▶ Exercise aim:
Using the data that follows, return exactly the lines from the one that contains "TASK-7: none -> present" through the one that contains "TASK-26, due: Jan 27 -> Jan 26", ends included.

▶ Data for this exercise:

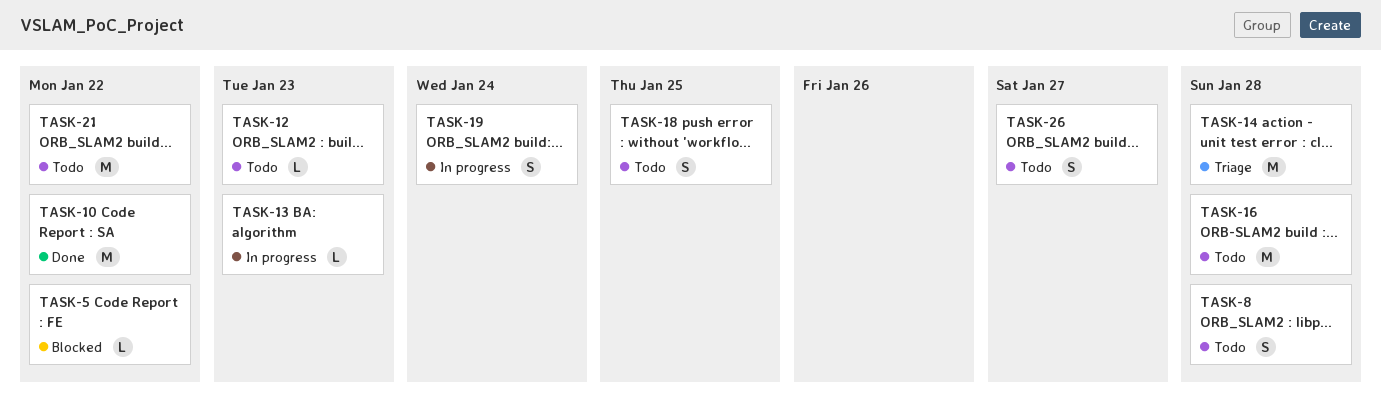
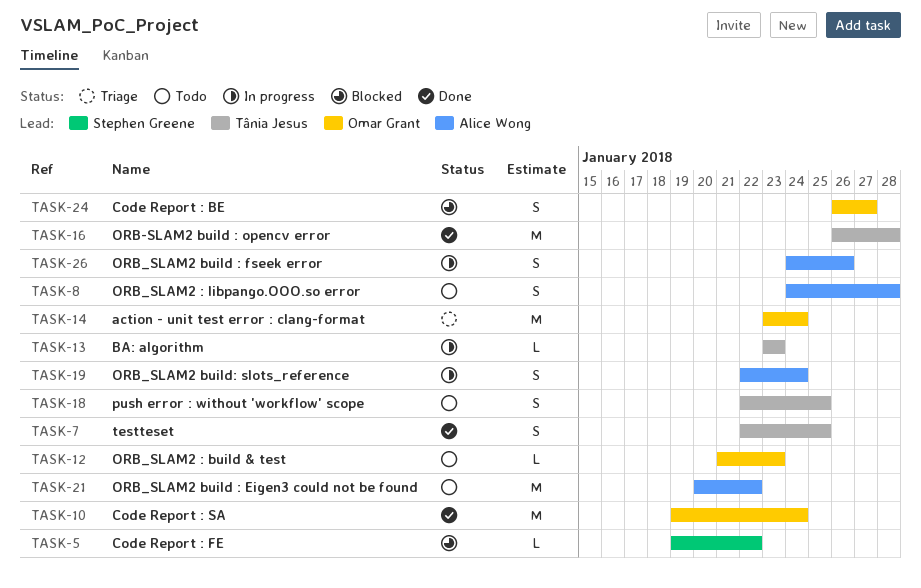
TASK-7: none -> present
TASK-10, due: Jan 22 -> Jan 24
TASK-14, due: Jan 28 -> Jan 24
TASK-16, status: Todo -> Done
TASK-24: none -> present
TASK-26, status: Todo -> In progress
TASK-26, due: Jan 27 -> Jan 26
---
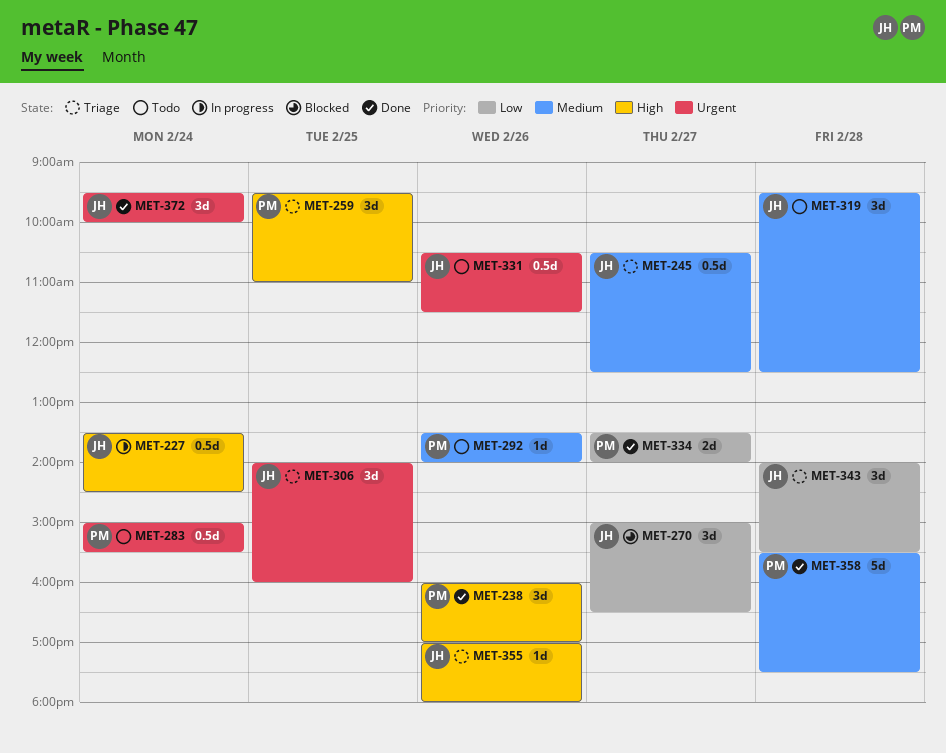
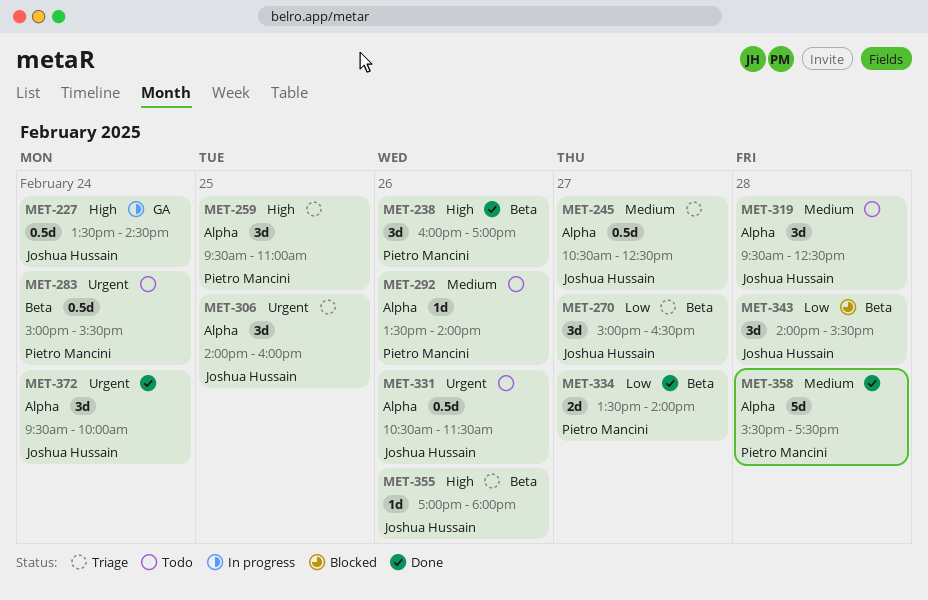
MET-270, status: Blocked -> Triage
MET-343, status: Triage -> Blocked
...
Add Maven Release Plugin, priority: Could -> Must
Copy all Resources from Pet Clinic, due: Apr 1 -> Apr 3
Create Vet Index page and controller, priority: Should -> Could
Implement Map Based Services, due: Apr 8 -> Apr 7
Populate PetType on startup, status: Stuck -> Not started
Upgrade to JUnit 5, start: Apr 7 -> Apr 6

▶ Written answer:
TASK-7: none -> present
TASK-10, due: Jan 22 -> Jan 24
TASK-14, due: Jan 28 -> Jan 24
TASK-16, status: Todo -> Done
TASK-24: none -> present
TASK-26, status: Todo -> In progress
TASK-26, due: Jan 27 -> Jan 26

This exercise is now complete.